De profonds et larges fossés
La plupart des châteaux sont munis de fossés larges et profonds qui constituent habituellement le premier obstacle, creusé avant les remparts. On peut encore voir celui de Beyrouth, de Jbeil ou de Beaufort ou les deux impressionnantes douves (fossés remplis d'eau) de Enfé. Dans les douves, la hauteur de l'eau dépasse généralement celle d'un homme debout.
Passage interdit : les passerelles et ponts-levis
Protégeant l'accès à l'entrée du château, des passerelles et des ponts-levis aménagés au-dessus de fossés sont relevés en cas d'attaque comme c'était le cas jadis au château de Tripoli ou de Saïda. À Enfé, on peut encore voir la pile qui soutenait un pont.

Orifices meurtriers variés et nombreux
Les orifices aménagés dans les tours et les courtines dans le but de lancer toutes sortes de projectiles sur l'ennemi tout en étant à l'abri sont légion.
Ainsi, les nombreuses archères, ces ouvertures en fente verticale, étroites à l'extérieur et évasées à l'intérieur permettaient aux archers et aux arbalétriers de tirer leurs flèches ou leurs carreaux dans plusieurs directions. À Baalbeck, la forteresse médiévale qui occupe l'emplacement des temples romains est percée de belles archères à niche aux formes variées. Plus tard, à l'époque ottomane, l'usage des armes à feu s'accompagne de percement de canonnières, des meurtrières plus larges que les archères, comme on le constate au château de Tripoli.

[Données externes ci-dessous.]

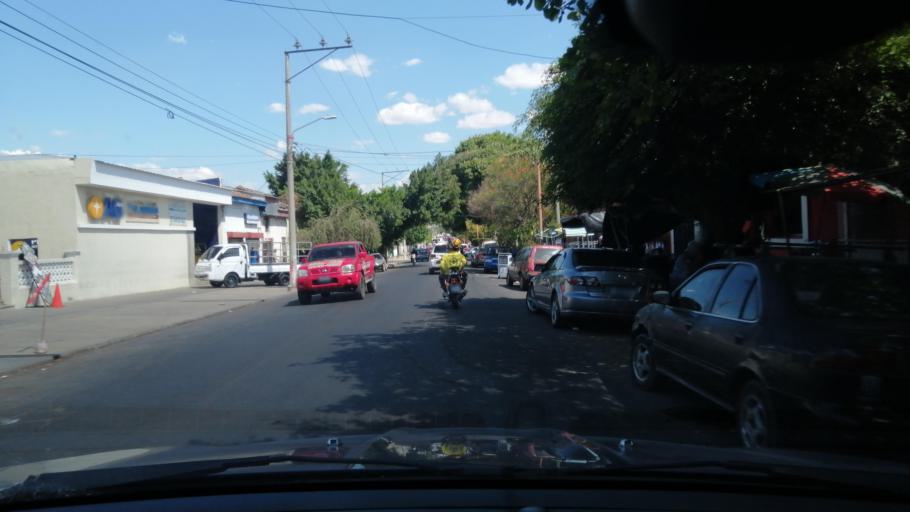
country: SV
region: Santa Ana
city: Santa Ana
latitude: 13.9895
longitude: -89.5613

Pour assommer l'agresseur à partir du haut avec toutes sortes de projectiles et de liquides bouillants, ce sont des bretèches et des mâchicoulis qui sont aménagés, ces structures soutenues par des corbeaux et construites en surplomb au sommet des remparts, particulièrement au-dessus des portes. Il en subsiste des vestiges au château de la mer de Saïda, à Jbeil et à Tripoli.
Sur la terrasse, les sommets sont couronnés de créneaux qui permettaient de tirer puis de se cacher derrière les merlons. En se tenant derrière le crénelage reconstitué du château de Jbeil, il est facile d'imaginer les batailles qui se déroulaient alors.